▶ _ФРАГМЕНТ ТЕКСТА_
После всего, что здесь было изложено (и верность чего признают даже неприемлющие выводов), мне нет надобности доказывать внимательному и беспристрастному читателю, что идеал человеческой натуры поделен между двумя системами и ни одной из них не достигается вполне. И опыт и разум имеют каждый свои права и преимущества, и ни один из них не может вторгаться в область другого без дурных последствий для внутреннего или внешнего состояния человека. Лишь опыт может нас научить всему, что существует при известных условиях, что происходит при определенных предпосылках, что должно быть совершено ради известной цели. Наоборот, лишь разум может нас научить тому, что имеет безусловное значение и что необходимо должно быть. Если мы отважимся решать что‑либо из относящегося к внешнему бытию вещей посредством одного лишь разума, это будет пустой игрой и результат ее может быть равен только нулю, — ибо все бытие подчинено условиям, а разум требует безусловного. Если же мы позволим себе на основании случайного делать выводы о том, что уже включено в самое понятие нашего бытия, мы сделаем себя игрой пустого случая, и наша личность сведется к нулю. В первом случае мы причиняем ущерб ценности (временному содержанию) нашей жизни, во втором случае — достоинству (моральному содержанию) нашей жизни.

В предшествующем изложении мы признавали моральную ценность также и за реалистом, а содержание, данное опытом, также за идеалистом — но лишь в меру того, насколько оба отступают от последовательности и насколько природа пересиливает в них систему. Но, хотя ни тот, ни другой равно не отвечают идеалу цельной человечности, между ними есть важное различие: реалист, не удовлетворяя в каждом единичном случае понятию о человечности, созданному разумом, в то же время никогда не противоречит рассудочному понятию о ней; идеалист, больше приближаясь и высшему понятию о человечности, в отдельных случаях нередко опускается ниже даже самого низкого понятия о ней. Но в жизненной практике гораздо важнее единообразно человечное и доброе целое, чем случайная божественность единичного — и если идеалист бывает личностью, способной пробудить в нас высокое понятие о том, что может человек, и внушить уважение к человечности, то лишь реалист способен с постоянством осуществлять ее на опыте и удерживать род в его вечных границах. Идеалист, правда, более благородное, но зато несравненно менее совершенное существо; реалист же обычно кажется менее благородным, но зато гораздо более совершенным, — ибо проявление великой мощи уже заключает в себе благородство, но совершенство заключается в выдержанном единстве целого, а также в реальном деянии.

▶ _СОХРАНЁННЫЕ ДАННЫЕ_

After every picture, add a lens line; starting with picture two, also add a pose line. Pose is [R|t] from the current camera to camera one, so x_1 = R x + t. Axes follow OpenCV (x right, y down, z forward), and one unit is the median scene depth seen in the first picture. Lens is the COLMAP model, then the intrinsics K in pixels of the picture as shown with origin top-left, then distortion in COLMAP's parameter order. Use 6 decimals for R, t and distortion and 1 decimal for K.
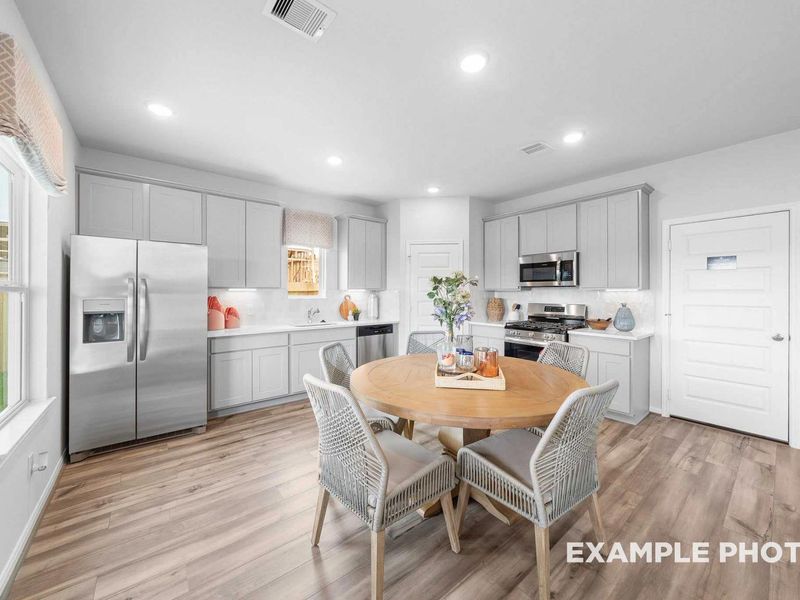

▶ _ЗАДАНИЕ_
Объясните, почему, согласно фрагменту текста, попытка решать что-либо о внешнем бытии вещей посредством одного лишь разума оказывается пустой игрой с нулевым результатом.

▶ _ОТВЕТ_
Всё бытие подчинено условиям, а разум требует безусловного. Поэтому разум сам по себе не может ничего решить о внешнем бытии вещей: такая попытка становится пустой игрой, и её результат может быть равен только нулю.